ENTRIES SUPPLIED:
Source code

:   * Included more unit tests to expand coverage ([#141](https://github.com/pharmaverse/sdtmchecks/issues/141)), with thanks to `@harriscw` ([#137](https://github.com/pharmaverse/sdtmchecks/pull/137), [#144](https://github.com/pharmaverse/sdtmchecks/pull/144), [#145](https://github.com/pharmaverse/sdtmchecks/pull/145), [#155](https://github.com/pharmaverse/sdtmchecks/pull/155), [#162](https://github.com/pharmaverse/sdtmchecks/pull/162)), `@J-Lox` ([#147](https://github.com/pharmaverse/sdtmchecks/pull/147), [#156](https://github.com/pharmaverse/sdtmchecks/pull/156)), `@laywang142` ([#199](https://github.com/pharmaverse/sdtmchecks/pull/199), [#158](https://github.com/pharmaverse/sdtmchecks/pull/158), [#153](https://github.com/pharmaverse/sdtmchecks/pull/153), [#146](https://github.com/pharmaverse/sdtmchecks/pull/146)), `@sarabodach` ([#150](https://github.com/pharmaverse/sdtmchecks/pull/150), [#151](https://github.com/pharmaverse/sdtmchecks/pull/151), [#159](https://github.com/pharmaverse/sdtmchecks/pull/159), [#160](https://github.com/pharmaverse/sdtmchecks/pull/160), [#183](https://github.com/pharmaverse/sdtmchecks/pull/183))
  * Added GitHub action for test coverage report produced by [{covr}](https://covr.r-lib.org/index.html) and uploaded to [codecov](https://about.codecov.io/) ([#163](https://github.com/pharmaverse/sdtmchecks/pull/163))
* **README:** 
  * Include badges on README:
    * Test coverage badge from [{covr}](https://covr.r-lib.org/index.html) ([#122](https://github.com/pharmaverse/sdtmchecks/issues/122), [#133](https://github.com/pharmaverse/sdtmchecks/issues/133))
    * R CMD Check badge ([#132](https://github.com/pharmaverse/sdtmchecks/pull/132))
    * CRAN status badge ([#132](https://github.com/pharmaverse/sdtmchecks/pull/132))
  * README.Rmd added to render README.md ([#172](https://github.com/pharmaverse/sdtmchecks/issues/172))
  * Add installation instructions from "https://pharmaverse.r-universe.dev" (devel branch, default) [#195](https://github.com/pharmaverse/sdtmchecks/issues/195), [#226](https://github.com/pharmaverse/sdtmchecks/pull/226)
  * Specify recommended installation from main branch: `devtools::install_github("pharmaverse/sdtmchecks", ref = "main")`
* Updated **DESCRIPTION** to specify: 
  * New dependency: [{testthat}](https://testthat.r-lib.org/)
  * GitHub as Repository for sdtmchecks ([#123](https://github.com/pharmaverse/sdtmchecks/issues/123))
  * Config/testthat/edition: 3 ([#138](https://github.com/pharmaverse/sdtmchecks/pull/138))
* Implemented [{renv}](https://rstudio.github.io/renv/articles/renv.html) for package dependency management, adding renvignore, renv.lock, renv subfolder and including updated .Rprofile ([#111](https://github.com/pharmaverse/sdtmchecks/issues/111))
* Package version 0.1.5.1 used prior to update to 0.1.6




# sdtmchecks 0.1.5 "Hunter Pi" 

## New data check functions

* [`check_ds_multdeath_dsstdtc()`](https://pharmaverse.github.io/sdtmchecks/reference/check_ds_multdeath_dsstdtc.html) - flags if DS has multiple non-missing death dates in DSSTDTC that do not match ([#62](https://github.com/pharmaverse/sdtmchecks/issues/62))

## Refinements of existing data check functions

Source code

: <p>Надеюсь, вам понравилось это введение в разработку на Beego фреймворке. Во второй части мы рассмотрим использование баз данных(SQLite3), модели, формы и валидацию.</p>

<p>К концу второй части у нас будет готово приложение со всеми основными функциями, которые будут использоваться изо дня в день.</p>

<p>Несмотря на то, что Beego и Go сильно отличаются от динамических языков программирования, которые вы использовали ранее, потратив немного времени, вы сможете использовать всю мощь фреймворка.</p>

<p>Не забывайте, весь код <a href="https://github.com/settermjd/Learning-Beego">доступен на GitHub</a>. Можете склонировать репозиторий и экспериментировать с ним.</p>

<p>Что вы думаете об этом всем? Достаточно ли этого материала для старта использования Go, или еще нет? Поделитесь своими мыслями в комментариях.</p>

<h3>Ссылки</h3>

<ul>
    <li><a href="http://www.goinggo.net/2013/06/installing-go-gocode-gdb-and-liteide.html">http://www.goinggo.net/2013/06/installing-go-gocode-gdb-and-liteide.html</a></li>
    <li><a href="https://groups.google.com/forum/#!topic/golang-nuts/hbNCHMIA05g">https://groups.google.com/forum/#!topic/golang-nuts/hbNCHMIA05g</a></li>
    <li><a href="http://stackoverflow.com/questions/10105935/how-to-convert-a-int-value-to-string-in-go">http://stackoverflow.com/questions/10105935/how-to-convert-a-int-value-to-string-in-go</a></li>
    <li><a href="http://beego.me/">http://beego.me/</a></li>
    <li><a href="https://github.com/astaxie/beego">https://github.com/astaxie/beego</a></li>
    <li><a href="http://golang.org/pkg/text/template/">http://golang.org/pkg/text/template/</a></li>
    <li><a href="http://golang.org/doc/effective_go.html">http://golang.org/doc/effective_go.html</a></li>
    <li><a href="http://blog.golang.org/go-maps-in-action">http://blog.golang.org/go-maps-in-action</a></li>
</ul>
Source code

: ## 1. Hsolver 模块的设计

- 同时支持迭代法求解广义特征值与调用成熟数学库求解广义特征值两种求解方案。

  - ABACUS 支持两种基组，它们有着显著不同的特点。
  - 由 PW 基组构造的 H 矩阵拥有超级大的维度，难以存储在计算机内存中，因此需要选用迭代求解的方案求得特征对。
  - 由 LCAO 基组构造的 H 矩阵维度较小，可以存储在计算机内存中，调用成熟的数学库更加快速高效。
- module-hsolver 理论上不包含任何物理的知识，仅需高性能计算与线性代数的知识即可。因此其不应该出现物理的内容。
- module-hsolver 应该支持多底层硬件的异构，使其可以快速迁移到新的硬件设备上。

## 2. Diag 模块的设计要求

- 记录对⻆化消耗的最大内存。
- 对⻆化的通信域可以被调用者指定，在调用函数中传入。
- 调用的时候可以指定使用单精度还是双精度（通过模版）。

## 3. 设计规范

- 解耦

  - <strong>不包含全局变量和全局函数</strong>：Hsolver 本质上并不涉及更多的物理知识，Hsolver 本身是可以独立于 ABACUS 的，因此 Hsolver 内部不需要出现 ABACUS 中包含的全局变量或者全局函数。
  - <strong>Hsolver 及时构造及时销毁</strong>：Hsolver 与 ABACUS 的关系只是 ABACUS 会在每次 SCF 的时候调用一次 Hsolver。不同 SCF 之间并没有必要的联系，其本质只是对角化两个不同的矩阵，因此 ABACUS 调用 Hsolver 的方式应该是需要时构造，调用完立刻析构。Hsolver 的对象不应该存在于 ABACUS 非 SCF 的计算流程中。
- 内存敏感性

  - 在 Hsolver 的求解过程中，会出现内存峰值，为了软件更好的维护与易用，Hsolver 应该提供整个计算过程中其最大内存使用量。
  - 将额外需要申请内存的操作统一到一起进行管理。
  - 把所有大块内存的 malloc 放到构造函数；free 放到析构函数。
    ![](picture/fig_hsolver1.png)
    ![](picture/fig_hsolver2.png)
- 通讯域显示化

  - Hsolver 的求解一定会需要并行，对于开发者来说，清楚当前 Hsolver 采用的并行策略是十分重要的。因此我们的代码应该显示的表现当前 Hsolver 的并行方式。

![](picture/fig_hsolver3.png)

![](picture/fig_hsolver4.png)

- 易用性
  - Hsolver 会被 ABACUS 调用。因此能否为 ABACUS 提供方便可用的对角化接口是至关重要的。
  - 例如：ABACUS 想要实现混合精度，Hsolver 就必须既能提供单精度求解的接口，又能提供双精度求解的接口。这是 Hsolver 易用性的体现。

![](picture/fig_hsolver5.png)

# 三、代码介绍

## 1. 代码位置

PROBLEM TO WORK ON:
Which lines above carry the string "index"? Copy those lines.

RESPONSE TO THE TASK:
  * Added GitHub action for test coverage report produced by [{covr}](https://covr.r-lib.org/index.html) and uploaded to [codecov](https://about.codecov.io/) ([#163](https://github.com/pharmaverse/sdtmchecks/pull/163))
    * Test coverage badge from [{covr}](https://covr.r-lib.org/index.html) ([#122](https://github.com/pharmaverse/sdtmchecks/issues/122), [#133](https://github.com/pharmaverse/sdtmchecks/issues/133))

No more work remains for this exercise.